One of the most reliable means of combating corrosion is the mandatory coating of the body anticorrosive materials When rust appears, detachment or destruction of the old coating. Treatment is usually produced on a lift or overpass when the wheels shot. To process the bottom, we need to wash the car with a weak jet of water from the hose, trying so that the water does not get inside the body. After washing, removing the remaining dirt and moisture from the hidden cavities and dry the car. The drums and brake discs are closed with protective covers, and the cardan transmission, silencer, cables, hoses and other places that are not to be treated with tight paper and adhesive tape.

Applying abrasive skins of various graininess or a washing makeup, which is applied by a hair brush, remove rust falls. The surface treated in this way is degreased by a solvent. The quality of degreasing is checked by paper, which is applied to the surface. If traces of fat appear on paper, the surface is treated with solvent additionally.

To remove rust finally, a special soil is used (GF-020, GF-073, Pentaphlen Emale PF-15, Lead Surik) or the rust cleaner "Omega". The soil is applied with a brush. After drying, the primer on the processed surface is caused by anti-coiled bitumen mastic layer 1-1.5 mm. Mastica is applied by a manually with a spatula, brush or hand in a glove. From the painted surface, mastic can be removed by gasoline.

Preventive car details prophylactic

Outdoor corrosion does not define the durability of parts of transmissions, power units, chassis. The care of them is reduced to periodic removal of dirt, stripping from corrosion products and tinted nitroemals, which allows you to preserve the type of car.

The prevention of the internal corrosion of the engine systems, clutch, braking, cooling and heating is primarily in strictly executing all indications for the use of oils and special liquids and the frequency of their replacement. At the same time, special attention should be paid to the prevention of corrosion destruction from the inside of aluminum radiators of cooling VAZ-2108 and VAZ-2109. The aluminum radiator compared to the brass radiator requires more attention during operation.

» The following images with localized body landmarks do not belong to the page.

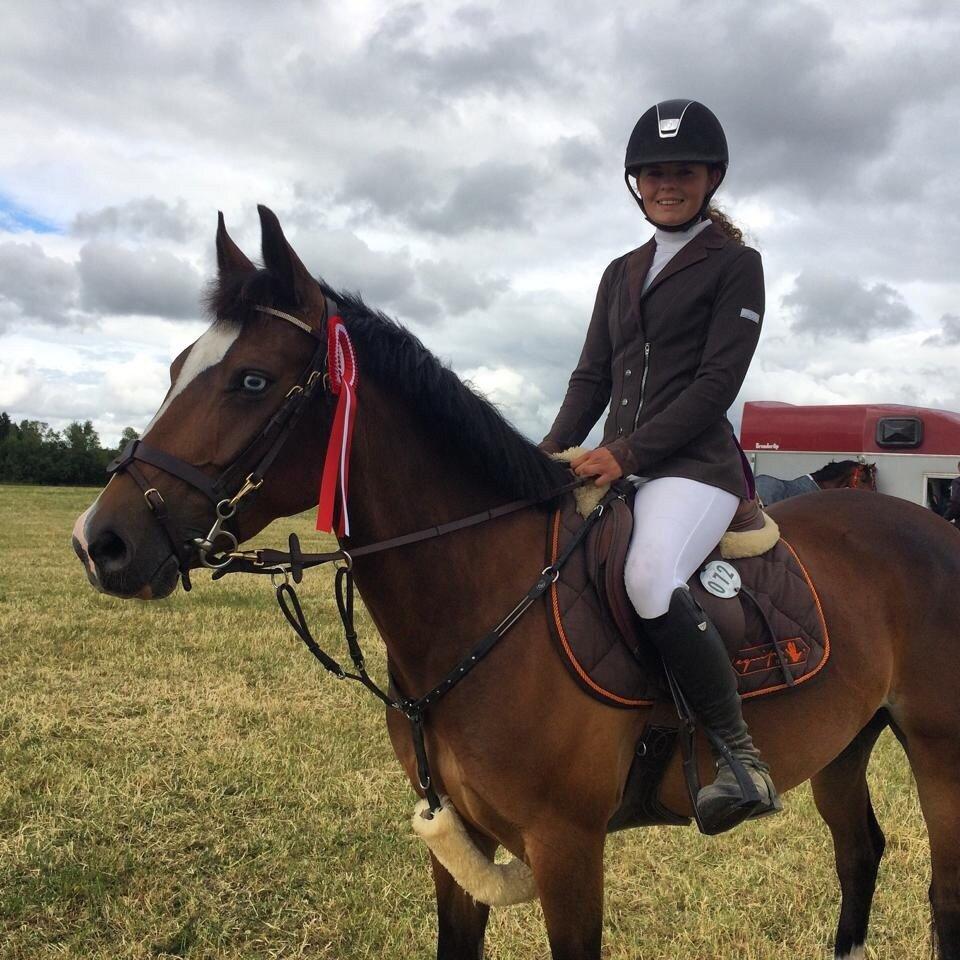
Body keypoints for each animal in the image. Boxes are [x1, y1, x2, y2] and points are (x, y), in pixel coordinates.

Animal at [72, 207, 960, 960]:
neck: (483, 601)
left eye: (252, 380)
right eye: (178, 366)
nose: (98, 544)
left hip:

The aluminum radiator is mounted on the body through insulating plastic supports. This is done to avoid electrical closure of the engine and the radiator through the body, which leads to the formation of galvanoopara: aluminum tubes of the radiator - the cast iron block of cylinders. If the diluted cooling fluid or water is flooded into the cooling system, the operation of galvanoopara leads to the accelerated destruction of the aluminum tubes of the radiator. The same effect gives the use of coolant with an expired service life.

What conclusion can be made from what has been said? To prevent premature failure aluminum radiator It is necessary to monitor the correctness of the radiator attachment, eliminating the random contacts to it with the body, remove the dirt from the gap between the radiator and the radiator frame, which can also lead to the closure of the radiator with the body. Unacceptable use of dilute coolant. The replacement of the coolant new should be made at least 1 time in 3 years.